The site allows visitors to delve into text analysis, searching for the appearance of specific words and phrases in Cather's writing.

"Text analysis lets people get at texts in a new way - quantitatively," Jewell said. "Thanks to Brian Pytlik Zillig's TokenX software, users can analyze Cather's language usage, and how it changed over time. Exploring language patterns is a new way into Cather's work; it allows you test your instincts about what's important in her language usage. Our goal is to find ways to utilize the electronic medium to get people at the stuff they couldn't see when flipping through a book."

Planned for publication in summer 2008 is "Mapping a Writer's World: A Geographic Chronology of Willa Cather's Life," which was funded by the Nebraska Humanities Council. This geographic chronology will be map-based, allowing users to visually track Cather's movements throughout her life. Jewell noted that many people don't realize that Cather isn't just a regionally known writer; in fact, she lived and traveled and is read and celebrated all around the world. One day, Jewell would like to expand the project to "map" Cather's fiction, so that scholars can explore "imagined space" (places in Cather's fiction) versus the real space that inspired it.

Through UCARE grants or work-study positions, students play a role in the creation and maintenance of the archive.

"Students get very invested in these projects, which is a phenomenon that seems distinctive to students doing digital work in the humanities," Jewell said. "This process invites real, active contributions by students. They get to see their work published online."

Jewell first became involved in digital humanities research when he was a graduate student at UNL.

"I got started working on the Whitman Archive, and right away I realized that despite my student status, I was invited to debate with (English professor and Whitman Archive co-director) Ken Price about project decisions," Jewell said. "Digital research in the humanities requires collaboration and teamwork with a range of people, especially students. Sometimes the contributors write original content, other times the value is in dogged transcription work or improvement of the technical infrastructure. It's all important in the end."

Many aspects of digital humanities research that excite students appeal to faculty members as well.

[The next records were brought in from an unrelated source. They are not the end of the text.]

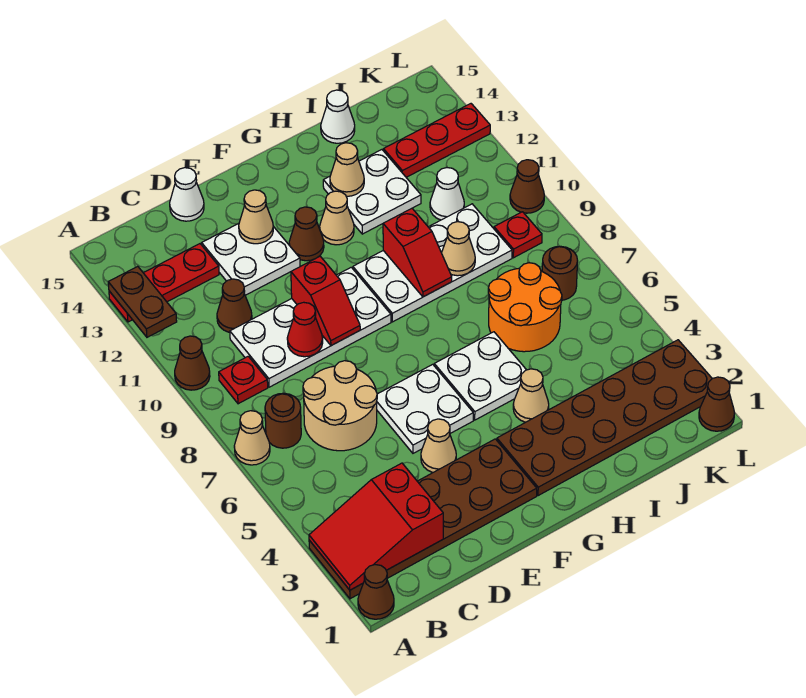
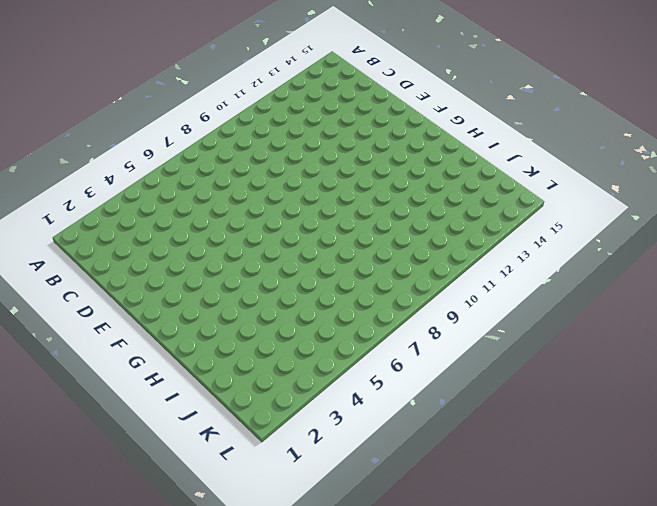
none -> brown 1x1 cone [358,565,394,619]
none -> brown 2x6 plate [309,439,537,599]
none -> tan 1x1 cone [234,411,270,465]
none -> brown 1x1 cone [175,336,210,390]

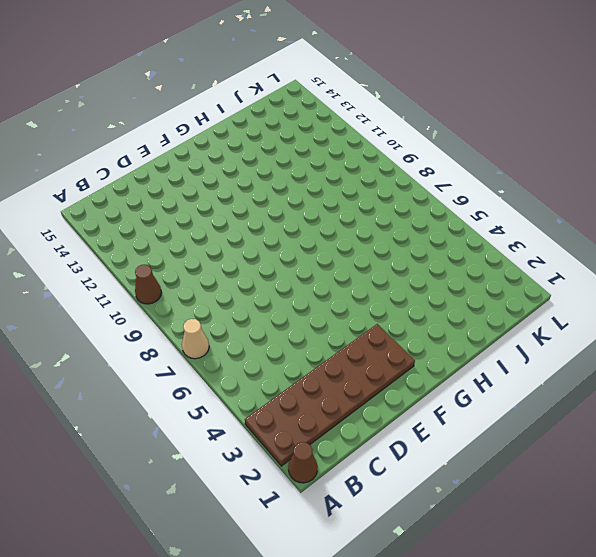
none -> red 1x3 plate [109,244,219,322]
none -> brown 1x1 round brick [265,393,301,448]
none -> red 1x1 plate [219,356,268,404]
none -> tan 2x2 round brick [303,361,377,451]

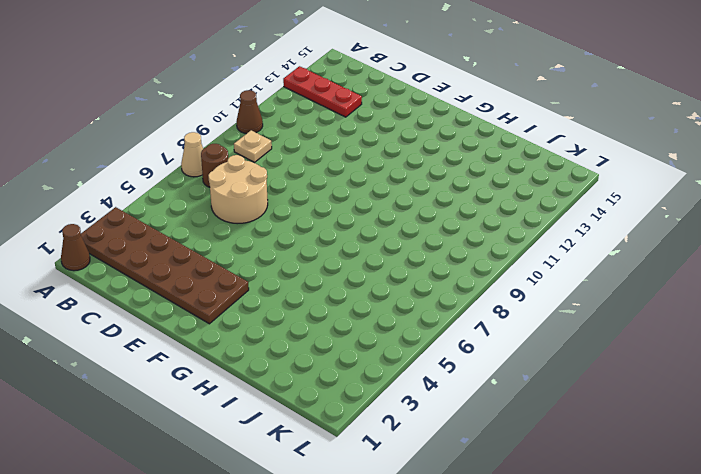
tan 1x1 plate [234,130,272,162] -> red 1x1 plate [219,356,268,404]
none -> white 2x4 plate [230,267,391,387]
none -> brown 1x1 cone [217,279,252,332]
none -> white 2x2 plate [202,224,300,295]
none -> white 1x1 cone [170,168,204,221]

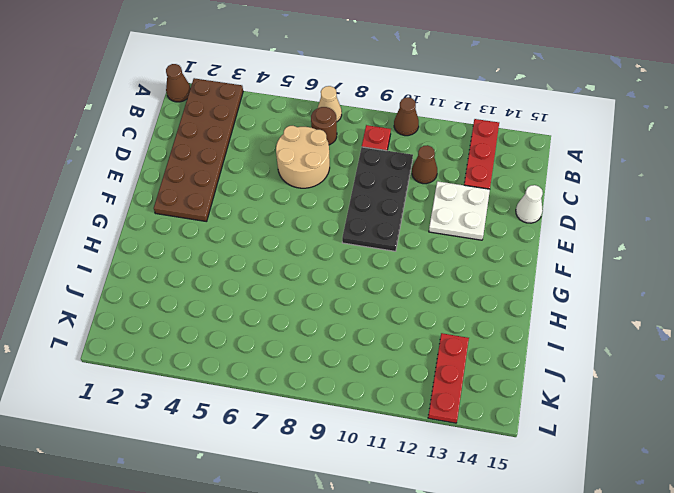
black 2x4 plate [342,147,413,251] -> white 2x4 plate [230,267,391,387]
none -> tan 1x1 cone [421,419,456,472]
none -> white 2x2 plate [377,364,473,453]
none -> brown 1x1 cone [289,207,324,261]
none -> brown 2x6 plate [497,340,712,496]

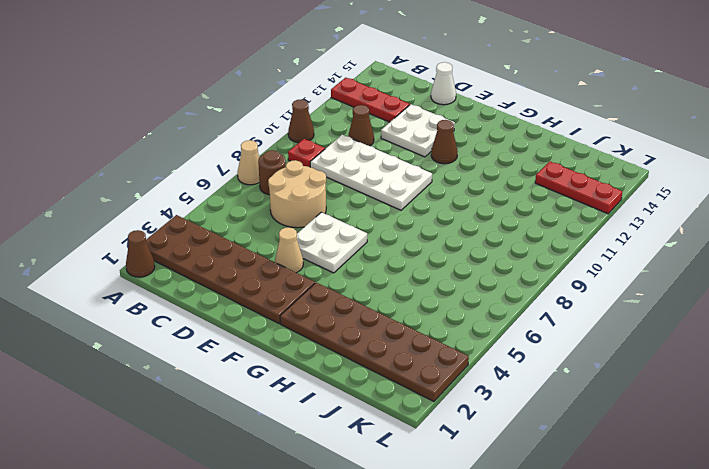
none -> white 2x2 plate [434,332,526,420]
none -> white 2x4 plate [353,204,512,322]
none -> tan 1x1 cone [320,191,354,245]
none -> tan 1x1 cone [513,369,549,422]

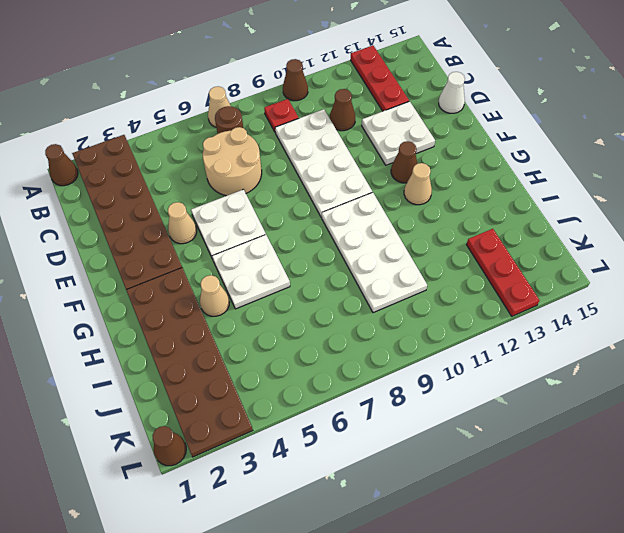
none -> white 2x2 plate [323,150,421,234]
none -> orange 2x2 round brick [488,263,562,352]
none -> white 1x1 cone [321,90,355,143]
none -> white 1x1 cone [430,167,464,220]

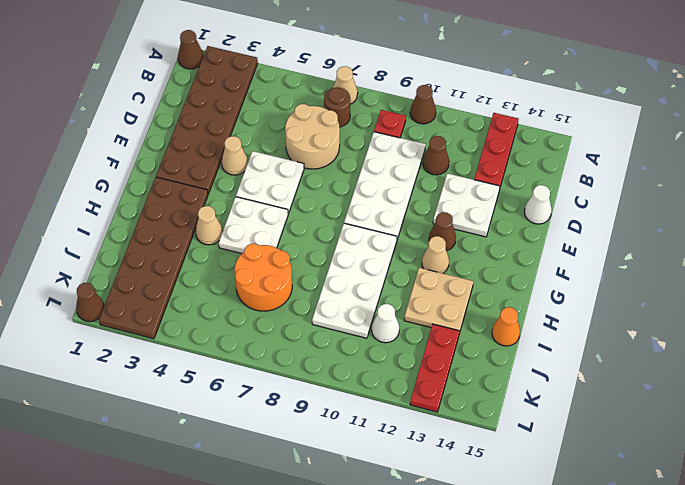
tan 2x2 plate [404,268,473,334] -> white 2x2 plate [323,150,421,234]
orange 1x1 cone [492,307,520,346] -> white 1x1 cone [321,90,355,143]
none -> brown 1x1 round brick [542,246,578,300]
none -> red 1x1 plate [494,212,542,258]
none -> brown 1x1 cone [510,160,544,213]
none -> red 2x3 slope [309,463,443,590]

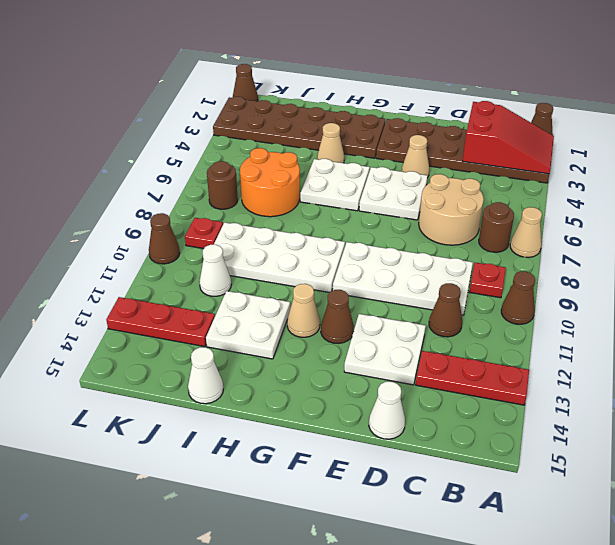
none -> brown 1x2 plate [108,266,177,337]
none -> red 1x1 cone [287,302,323,357]
none -> red 1x2 slope [291,256,360,346]
none -> tan 1x1 cone [239,190,273,244]

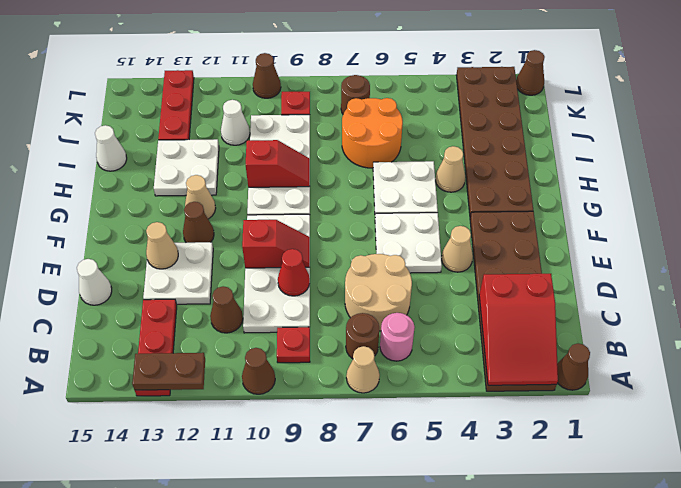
pink 1x1 round brick [380,313,415,361] -> none
none -> tan 1x1 cone [330,143,364,196]
none -> tan 1x1 cone [442,222,475,276]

"I feel much less confined as a scholar," Jewell said. "I am invited to dream up new approaches and envision new resources that I would appreciate as a literary scholar, and then I get to build those resources. It's also exhilarating to do something that is valued in the Cather scholarly community and reaches a wider audience. If you publish something in a scholarly journal it is read by a handful of people - if you're lucky. Meanwhile, we have 75,000 to 80,000 unique visitors to the archive per year."

The never-quite-finished na-ture of digital research is both a blessing and a curse.

"An archive like this is designed to encompass the whole world of its subject," Jewell said. "Thanks to the digital medium, the Cather Archive and projects like it can expand and grow larger and richer. Each level of richness, however, sometimes feels like another plate that needs to be kept spinning in the complex structure of the site."

One of the most-touted aspects of digital humanities research is its collaborative nature. Jewell noted that there is a long tradition in the culture of academia of "looking out for oneself." His experience working with digital humanities has been exactly opposite this traditional paradigm, and he and his colleagues envision a promising future for the field at UNL.

"I think it's almost inevitable that much of human culture's common way of encountering information is going to be through the digital medium," Jewell said. "Scholars who embrace the technology will help determine what that encounter will be."